Im Jahre 1732 veröffentlichte ich unter dem Namen „Richard Saudners“ erstmals ein Jahresbuch, meinen Almanach. Diesen führte ich etwa fünfundzwanzig Jahre lang fort und er wurde volkstümlicherweise der „Almanach des Armen Richard“ genannt.

Ich bemühte mich darum, ihn sowohl unterhaltsam als auch nützlich zu gestalten und mit der Zeit stieg die Nachfrage nach ihm so stark an, dass er mir auch in materieller Hinsicht einen beträchtlichen Gewinn einbrachte, da jedes Jahr knapp zehntausend Exemplare vertrieben wurden. Als ich bemerkte, dass dieser Almanach tatsächlich gelesen wurde (und es in der Provinz kaum eine Gegend gab, in der er nicht bekannt war), erschien es mir eine gute Idee, ihn als Instrument für die Vermittlung von Wissen unter den einfachen Leuten zu verwenden, da diese Möglichkeit von keiner anderen Publikation genutzt wurde.

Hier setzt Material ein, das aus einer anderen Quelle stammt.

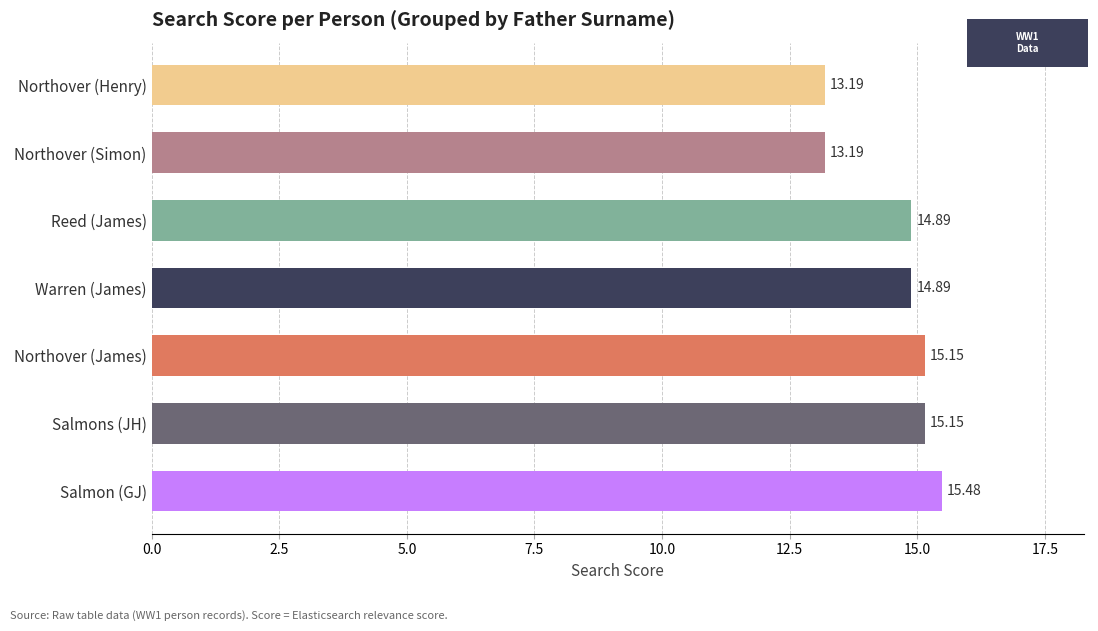

Which has a higher value, Northover (Simon) or Salmons (JH)?

Salmons (JH)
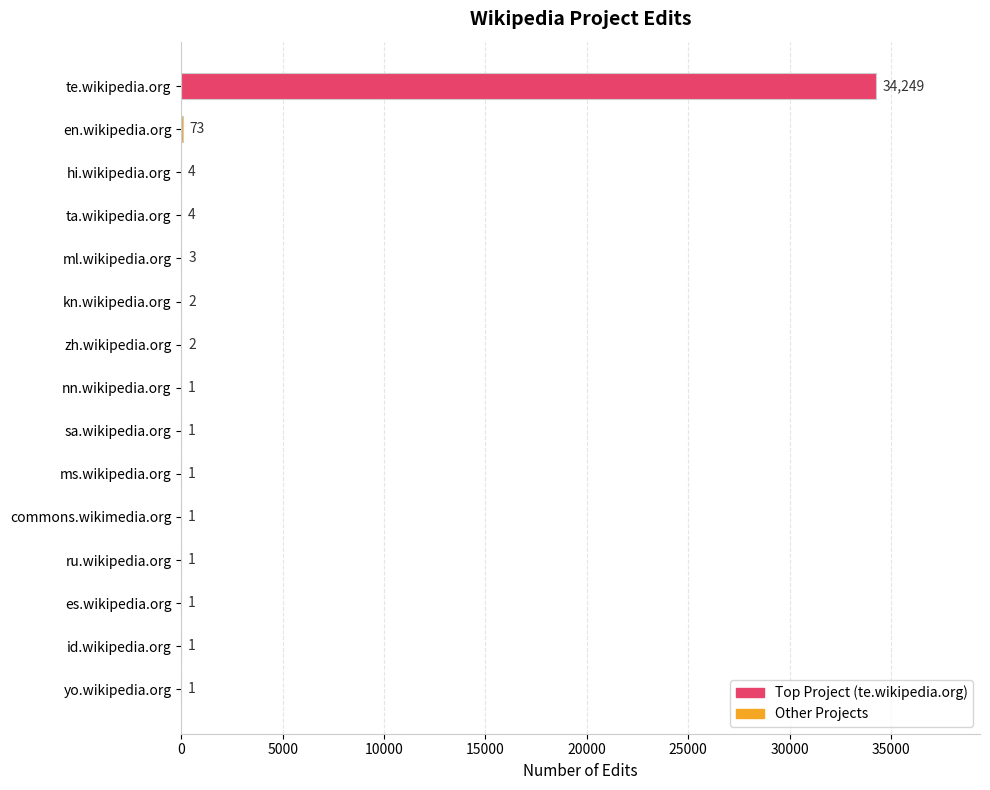

Between en.wikipedia.org and ta.wikipedia.org, which is larger?

en.wikipedia.org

Ich füllte deshalb all die kleinen Freiflächen zwischen den besonderen Kalendertagen mit Sprichwörtern, welche hauptsächlich mit Sparsamkeit und Fleiß zu tun hatten, um den Menschen auf diese Weise zu Wohlstand zu verhelfen und Tugenhaftigkeit zu fördern, da es für einen Not leidenden Menschen ja immer um einiges schwieriger ist, rechtschaffen zu handeln oder, um eines dieser Sprichwörter zu gebrauchen, es „für einen leeren Sack schwer ist, aufrecht zu stehen“. Sehr geschätzte Leserschaft!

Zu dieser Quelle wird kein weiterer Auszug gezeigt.